8.1 SQS - Simple Queue Service
Last updated
Was this helpful?
Last updated
Was this helpful?
Amazon SQS is a web service that gives you access to a message queue that can be used to store messages while waiting for a computer to process them. It provides decoupling to the different parts of your system.
Amazon SQS is a distributed queue system that enables web service applications to quickly and reliably queue messages that one component in the application generates to be consumed by another component. A queue is a temporary repository for messages that are awaiting processing.
SQS is pull-based service, it means it needs other services (EC2 instances) to pull messages in it. On the contrary, SNS (Simple Notification Service) is push-based service. Both of producer (SQS) and consumer (EC2 instances) can be made highly available or auto-scaling. If the consumer is down, the messages will not be discarded. The messages will be stored in SQS and waiting for another/backup consumer to consume.
Using Amazon SQS, you can decouple the components of an application so they run independently, with Amazon SQS easing message management between components. Any component of a distributed application can store messages in a fail-safe queue. Messages can contain up to 256 KB of text in any format (json, xml, etc). Any component can later retrieve the messages programmatically using the Amazon SQS API.
The queue acts as a buffer between the component producing and saving data, and the component receiving the data for processing. This means the queue resolves issues that arise if the producer is producing work faster than the consumer can process it, or if the producer or consumer are only intermittently connected to the network. You can configure auto-scaling groups to monitor the SQS queue, if it goes over a certain number of messages in the queue, you then can start provisioning additional EC2 instances to process the messages in the queue. This brings elasticity to your application.
There are two types of queue:
Standard Queues (default)
FIFO Queues
Amazon SQS offers standard as the default queue type. A standard queue lets you have a nearly-unlimited number of transactions per second. Standard queues guarantee that a message is delivered at least once. However, occasionally (because of the highly-distributed architecture that allows high throughput), more than one copy of a message might be delivered out of order. Standard queues provide best-effort ordering which ensures that messages are generally delivered in the same order as they are sent, but it is not guaranteed.
The FIFO queues complements the standard queue. The most important features of this queue type are FIFO delivery and exactly-once processing: The order in which messages are sent and received is strictly preserved and a message is delivered once and remains available until a consumer processes and deletes it; duplicates are not introduced into the queue. FIFO queues also support message groups that allow multiple ordered message groups within a single queue. FIFO queues are limited to 300 transactions per second (TPS), but have all the capabilities of standard queues.
SQS is pull-based, not push-based.
Messages can be in any text and they can be up to 256 KB in size.
Messages can be kept in the queue from 1 minute to 14 days. The default is 4 days.

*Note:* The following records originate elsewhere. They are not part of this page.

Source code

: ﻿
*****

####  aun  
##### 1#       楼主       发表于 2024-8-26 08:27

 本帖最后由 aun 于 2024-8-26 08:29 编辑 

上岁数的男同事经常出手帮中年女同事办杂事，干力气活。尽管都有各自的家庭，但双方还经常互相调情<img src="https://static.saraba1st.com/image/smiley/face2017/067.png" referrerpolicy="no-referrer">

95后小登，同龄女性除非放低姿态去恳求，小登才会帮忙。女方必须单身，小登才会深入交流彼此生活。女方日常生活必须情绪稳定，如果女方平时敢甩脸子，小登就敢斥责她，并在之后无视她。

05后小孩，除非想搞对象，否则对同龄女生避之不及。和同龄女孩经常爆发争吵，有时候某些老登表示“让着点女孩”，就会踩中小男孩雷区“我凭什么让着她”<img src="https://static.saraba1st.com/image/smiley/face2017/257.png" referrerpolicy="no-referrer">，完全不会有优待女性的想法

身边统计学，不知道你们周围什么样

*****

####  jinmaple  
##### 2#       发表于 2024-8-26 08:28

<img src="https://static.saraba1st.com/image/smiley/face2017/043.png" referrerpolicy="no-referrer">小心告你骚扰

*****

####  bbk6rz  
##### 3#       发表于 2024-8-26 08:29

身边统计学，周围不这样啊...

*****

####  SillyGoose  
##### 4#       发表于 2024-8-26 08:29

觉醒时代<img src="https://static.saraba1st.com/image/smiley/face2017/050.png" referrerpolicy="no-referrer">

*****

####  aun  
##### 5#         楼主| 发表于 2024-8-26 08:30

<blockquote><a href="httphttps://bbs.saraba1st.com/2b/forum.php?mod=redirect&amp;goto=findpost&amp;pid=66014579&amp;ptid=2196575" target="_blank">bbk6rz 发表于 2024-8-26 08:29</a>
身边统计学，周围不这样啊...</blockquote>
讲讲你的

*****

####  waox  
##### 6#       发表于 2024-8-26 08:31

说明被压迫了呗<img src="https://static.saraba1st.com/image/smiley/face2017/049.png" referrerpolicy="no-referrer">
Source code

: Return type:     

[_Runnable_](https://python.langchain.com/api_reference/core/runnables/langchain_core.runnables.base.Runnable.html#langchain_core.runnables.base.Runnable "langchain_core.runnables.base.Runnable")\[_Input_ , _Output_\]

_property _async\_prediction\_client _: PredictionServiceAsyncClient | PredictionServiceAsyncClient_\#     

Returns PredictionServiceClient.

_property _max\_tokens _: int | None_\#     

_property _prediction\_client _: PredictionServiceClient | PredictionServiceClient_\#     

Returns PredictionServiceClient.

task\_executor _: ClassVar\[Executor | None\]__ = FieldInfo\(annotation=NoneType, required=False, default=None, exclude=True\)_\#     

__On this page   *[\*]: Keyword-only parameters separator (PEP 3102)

Visibility Time Out is the amount of time that the message is invisible in the SQS queue after a consumer picks up that message. (During this time, the message is still in the queue, but invisible). If the job is processed before the visibility time out expires, the message then should be deleted from the queue by the consumer (the consumer component has to issue a DeleteMessage to SQS). If the job is not processed within that time, the message will become visible again and another reader will process it. This could result in the same message being delivered twice. So if you have your visibility timeout to 1 minute, but the job that it is doing is big data analytics, what is gonna happen is the message is going to be visible in the queue again (not come back into the queue) because it is gonna take more than 1 minute, for example 5 minutes, to actually process that big data. So then another EC2 instance will pick that up so you could actually deliver message multiple times, because your visibility timeout is too low.
The maximum of visibility timeout is 12 hours. So if something is going to take more than 12 hours then SQS is probably not a good choice for you because you are gonna delivering messages multiple times.
SQS guarantees that your messages will be processed at least once. The message could be processed multiple times especially if your visibility timeout is lower than the amount of time that it takes for that EC2 instance to do the job.
SQS long polling is a way to retrieve messages from your SQS queues. By default, SQS is using short polling. The regular short polling returns immediately, even if the message queue being polled is empty. Long polling doesn't return a response until a message arrives in the message queue, or the long polling times out. Long polling can save your money because you don't need to ask for message from a empty queue constantly. Long polling can be done by setting the ReceiveMessageWaitTimeSeconds attribute of the queue to a value greater than 0.